# Design Build Carport...? Anyone have experience?



## nrco222 (Jun 11, 2015)

Carports are need on my job over 400 feet of them at 20' wide. We underestimated the cost of these things when buying them from a prefab group, so I ask this:

Has anyone found the best alternate way for building a carport without entirely fab'n it out of steel. Maybe the steel fab guy can put up some posts and spans and our roof guy can come in and put some sort of cheap cover over it.

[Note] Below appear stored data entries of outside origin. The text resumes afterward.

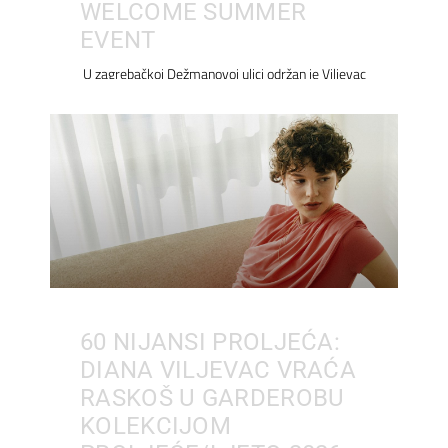
WELCOME SUMMER
EVENT
U zagrebačkoj Dežmanovoj ulici održan je Viljevac
60 NIJANSI PROLJEĆA:
DIANA VILJEVAC VRAĆA
RASKOŠ U GARDEROBU
KOLEKCIJOM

Please tell me some one has had some experience designing one of these things.


----------



## TimberlineMD (Jan 15, 2008)

Nothing cheaper than a steel 'W' pan roof.


----------



## Creter (Oct 13, 2009)

Cheap cover is screaming potential property damage and personal injury to me...:whistling


----------



## Fouthgeneration (Jan 7, 2014)

Freestanding vs. tied to existing... One 400 footer or 20 twenty footers?

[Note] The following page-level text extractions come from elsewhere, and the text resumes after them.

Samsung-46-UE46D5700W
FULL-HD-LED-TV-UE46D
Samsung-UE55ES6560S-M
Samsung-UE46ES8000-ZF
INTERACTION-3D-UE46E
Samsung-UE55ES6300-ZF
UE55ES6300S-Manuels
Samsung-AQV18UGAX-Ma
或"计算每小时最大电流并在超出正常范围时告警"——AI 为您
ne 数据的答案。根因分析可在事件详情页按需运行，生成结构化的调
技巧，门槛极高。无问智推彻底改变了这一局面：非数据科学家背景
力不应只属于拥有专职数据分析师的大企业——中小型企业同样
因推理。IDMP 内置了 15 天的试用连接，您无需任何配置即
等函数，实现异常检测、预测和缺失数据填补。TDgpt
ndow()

Snow loads, hurricanes/ tornadoes or both in some lucky spots, make designing durable cheap carports very hard. Gas station pump awnings would be the go to guys IMO.

Never give a price for something you don't really know.:no:

Just how do you get paid doing General Conditions??????

Why not call a car port salesperson and ask........ or go to their website and read it, then you can report back and we'll all know more.


----------



## nrco222 (Jun 11, 2015)

I am a contractor. We were given a a 17 page set of conceptual drawings not to scale on 10-17" papers and told to price it. We did. We plugged in~ 40 grand for the carport section because we talked to our local steel fab guy for a rough estimate. They liked our number for the project so they went ahead and gave the OK to the architect to finish the design and brought us on board. Now we have a detailed set of drawings with huge upgrades and price increases yet they want us to stick as close to our budget as possible. Carports were coming in around 75-100 grand or more for ~50 spots. I was wondering if I could do it for cheaper with my local steel fab bro.


----------



## mako1 (Sep 1, 2013)

You can always walk which is what I would do on a deal like that.75-100k on carports?
I've been to TN.They build nice houses for that?


----------



## JAH (Jul 27, 2014)

Sounds like you gave a estimate, now its time for a quote? 
Call your local fab shops.


----------